__Set task 1__: Pull every naming line, kingdom through common name, from the rows of living things below, word for word, and omit the pictures.

Start Document

I have a weird question for Work Matters readers, one I've been fretting over for a couple weeks.
What are some GOOD things about working for a BAD boss?
I would love to hear your thoughts on this odd question. Here is the story of how it came about.
About two weeks back, I enjoyed a long dinner with a couple good friends of mine -- whose names must be kept anonymous given the facts that follow. I generally like to name names, but in this case, I will not out them and will also omit identifying information (and change a couple key descriptions) to protect both the innocent and the guilty.
To get back to our dinner, we were among the first people at the place and the last to leave because we were having so much fun talking many different topics -- why incremental innovation is sometimes under appreciated (well, not in China... and look how they are doing) and why breakthrough innovations are overqualified, how the best way to influence your spouse is through your kids rather than directly, and why the 130 proof bourbon that the bartender gave us to try was a cool idea -- especially because the ice cubes sink in it -- but too much like drinking lighter fluid for our tastes.
But this blog post is about the topic we kept coming back to, the idea that, well, bad bosses aren't all bad. Of course, we all had suffered through bad bosses, and had seen them do all kinds of damage. BUT -- and this the thread I thought I would raise here -- during the course of the conversation, we all started realizing that a bad boss -- especially the kind who doesn't really have the power to hurt you very much -- can be a great thing in some ways. The notion that you can learn a lot about what NOT to do from a bad boss has been around for decades . A charming version of this argument is in Robert Towsend's classic Up The Organization, where he asserts that much of what he learned about being a good boss came from working for such awful bosses at American Express early in his career.
The focus of our conversation about bad bosses, however, turned a different direction that I am still fretting over. One of my friends had just ended a long stint working for a lousy boss, one who could be a selfish asshole at times and was a legendary backstabber and narcissist. He talked about how great it was that this selfish jerk had been removed from his management job and was now working a line job again, and how his new boss was thus far amazing -- selfless, open, always thinking about was good for his group rather than himself, listening all the time, practicing constant empathy. This guy could be the poster child for Good Boss, Bad Boss.
Then, my other friend chimed in and talked about how he wished he had such a boss because his current boss was so lame. She was inept in many ways, especially committing sins of omission: not going to meetings she should, not answering emails no matter how important, not following through on commitments, not jumping into help his team when she said she would, not having the guts to deal with performance problems, not reaching outside of the organization to develop a stronger network, and perhaps worst of all, constantly spending time planning and talking and brainstorming -- but pretty much being unable or unwilling to actually get anything done. This boss could be the poster child for The Knowing-Doing Gap.
Then, however, the conversation took an interesting turn that still gnaws at my mind. The guy with the good boss said to the one with the bad boss "Be careful what you wish for, I got the great boss I want, and it has disadvantages."
He went on to explain that, when he had that inept boss, he felt obligated to take only minimal steps to help his organization. He did everything he could to avoid contact with his boss -- and would never lift a finger to help that asshole succeed. He wasn't the only one in his group who reacted that way: Alienation was high and the commitment was low throughout. But he didn't just mess around at work. He devoted his energy to developing a big book of business and for developing a great reputation among clients. In other words, and this is the key point, he was treated sufficiently badly by his boss (as were others), that he felt free to act largely in his self-interest.

End Document

__Set task 2__: Write the next part of the blog post about bad bosses, starting right after its final sentence.

Start Input rows

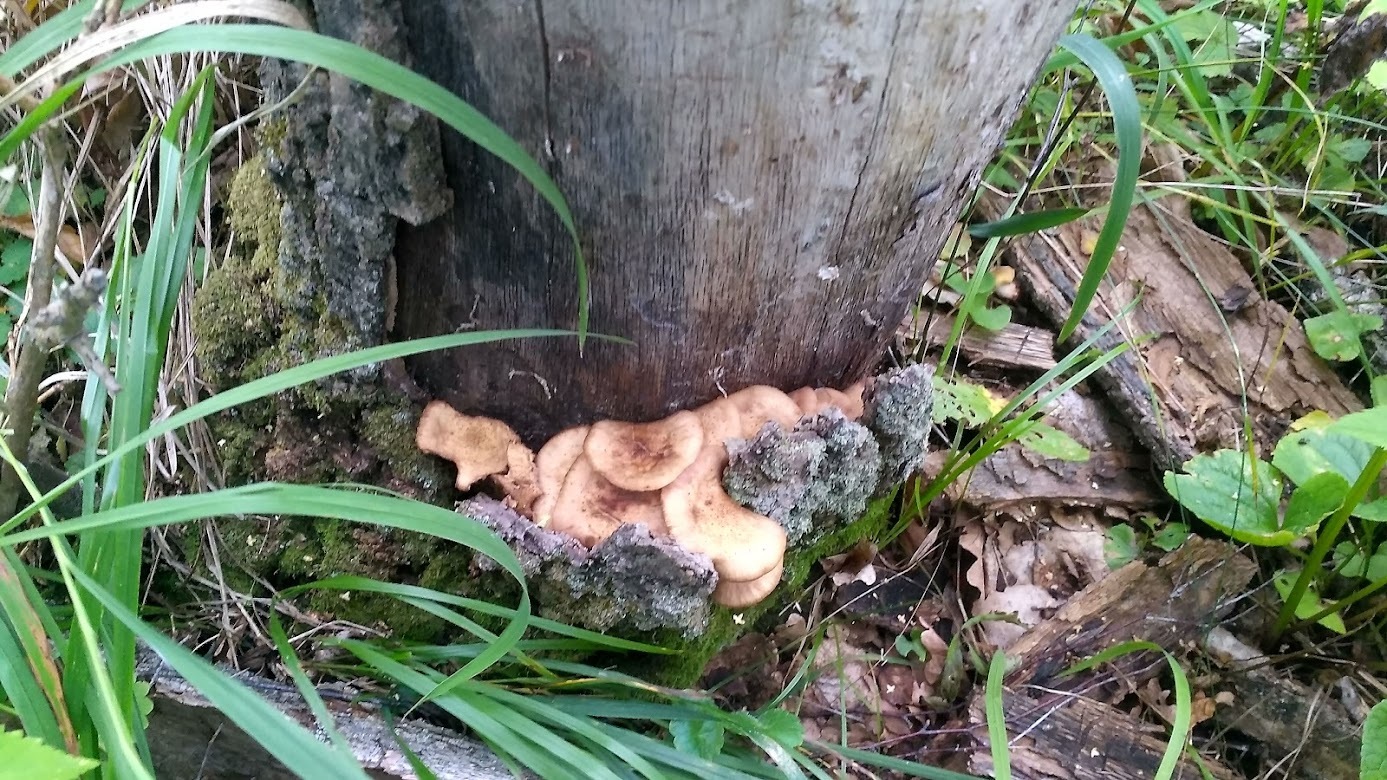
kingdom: Fungi
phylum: Basidiomycota
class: Agaricomycetes
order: Agaricales
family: Physalacriaceae
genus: Armillaria
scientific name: Armillaria borealis
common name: Northern honey fungus
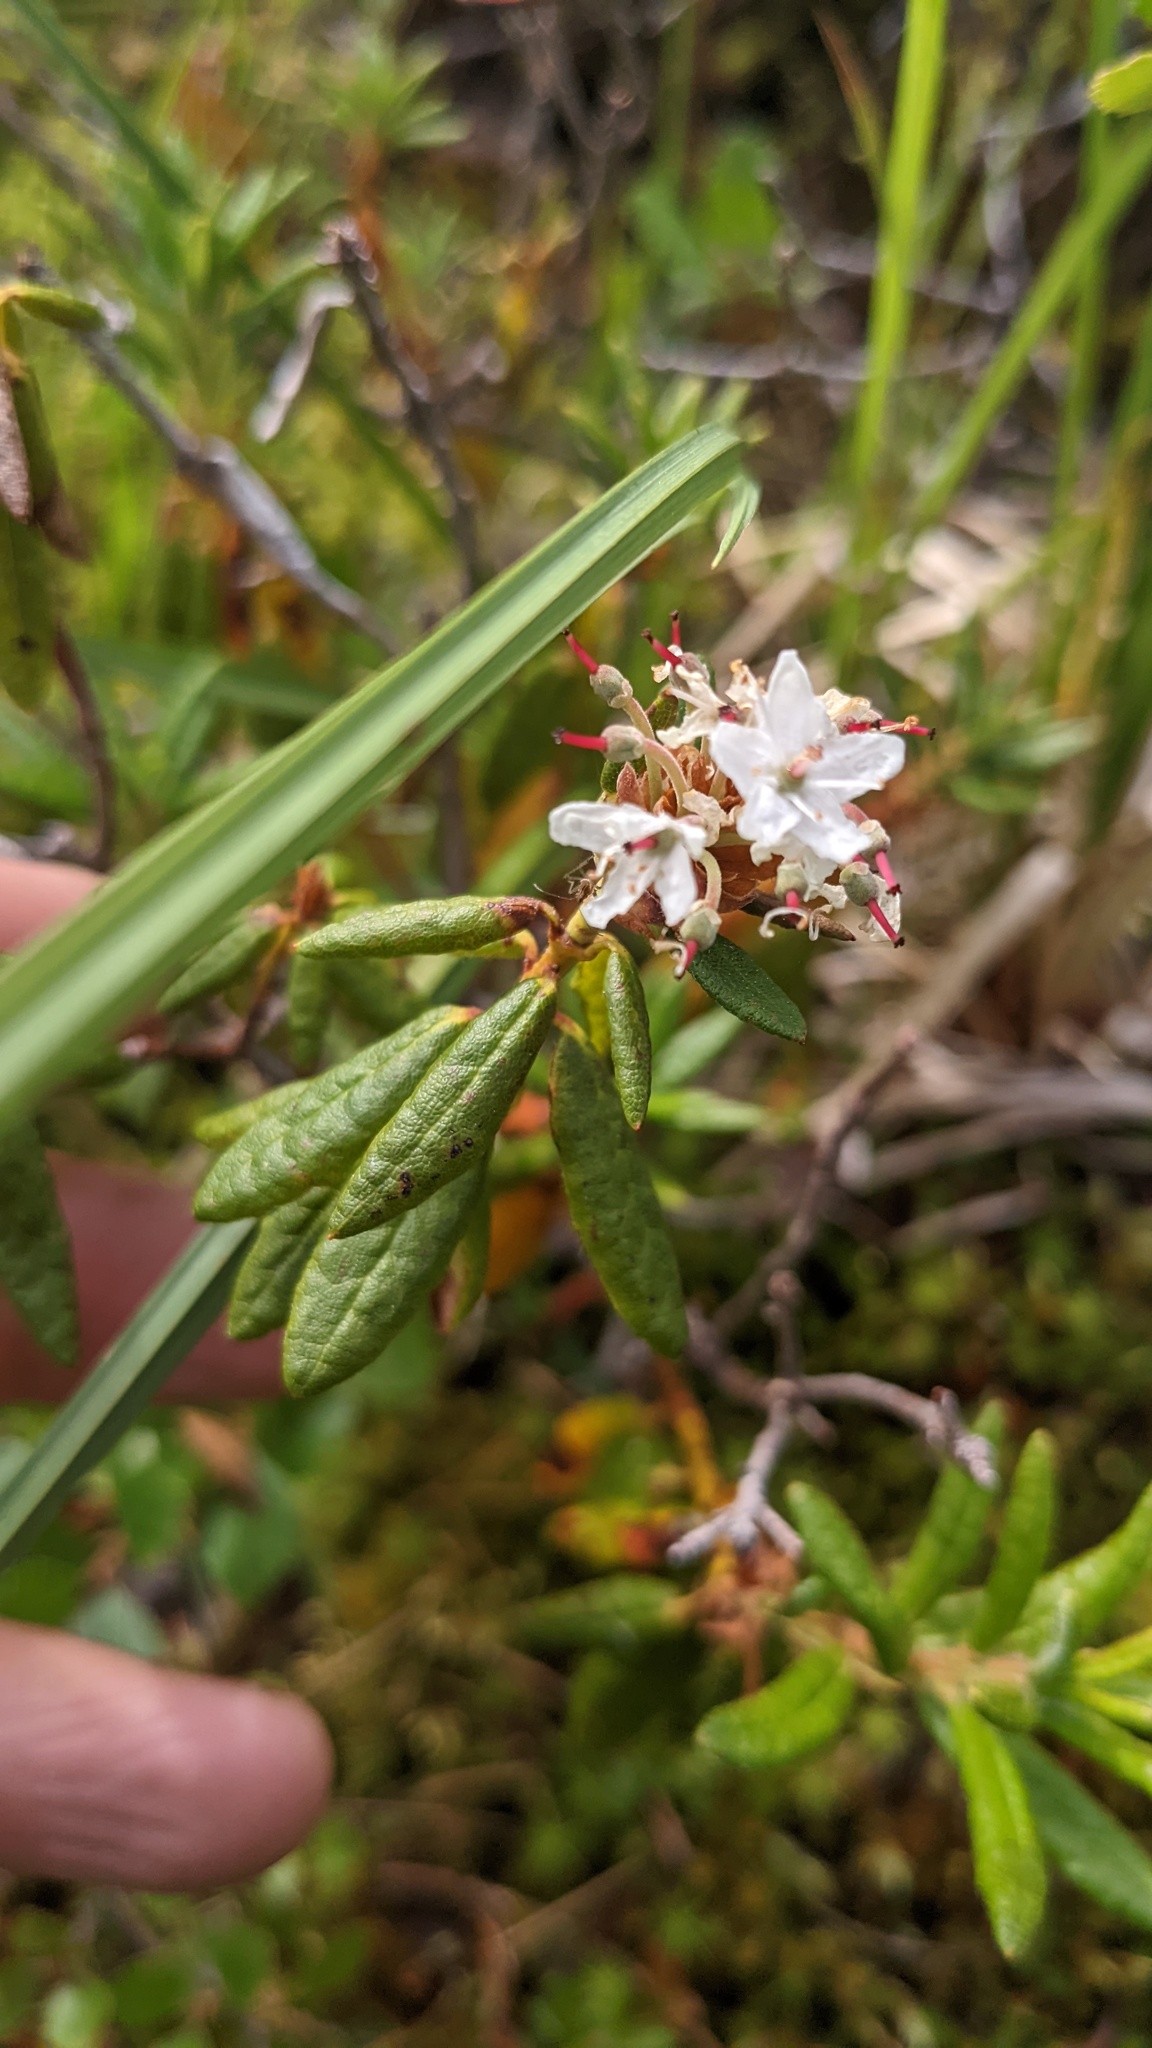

End Input rows

__Exercise output 1__:
kingdom: Fungi
phylum: Basidiomycota
class: Agaricomycetes
order: Agaricales
family: Physalacriaceae
genus: Armillaria
scientific name: Armillaria borealis
common name: Northern honey fungus

__Exercise output 2__:
BUT with this new and nearly model boss, he and many of his colleagues are spending much more time working to help the organization in all sorts of ways -- to recruit new people, to repair broken procedures, to attend every group meeting, to develop business that helps the organization and not necessarily themselves. As a result, he is spending far less time doing things that benefited only him, and as a result, not only is making a bit less money, he is having less fun too. He now feels compelled to do things that he doesn't like to benefit his group and organization -- because he respects and admires his boss so much, and didn't want to let him down.
Then, we started quizzing my friend who still had the bad boss. Our friend has become a total star in recent years. The work his team does is bringing in a third of the group's revenue, he has freedom to do what he wants, his boss is rather afraid of him so almost never tells what to do, he is making a lot of money, and -- while he is still doing many things to help his group succeed -- he is far more respected both inside and outside the organization than his boss. As my friend with the new good boss warned him, if you got your dream boss -- or worse yet they gave you your bosses job -- you might feel great in some ways. But your life would change for the worse in other ways. You would start doing more things that benefited your organization that were not in your pure self-interest, you would spend more time doing things to help others that you would rather not do, you would go to more meetings with people who are of no interest to you --and even dislike -- because doing so was for the greater good.
The conversation went back and forth in this vein for awhile, and although all three of us still believe that bad bosses suck on the whole, we started wondering if a more general, elaborate, and evidence-absed argument might be made about the upsides of working for a loser. In this post, there are some hints:
1. You can learn what NOT to do.
2. If you just have ordinary competence, you look like a genius compared to your boss.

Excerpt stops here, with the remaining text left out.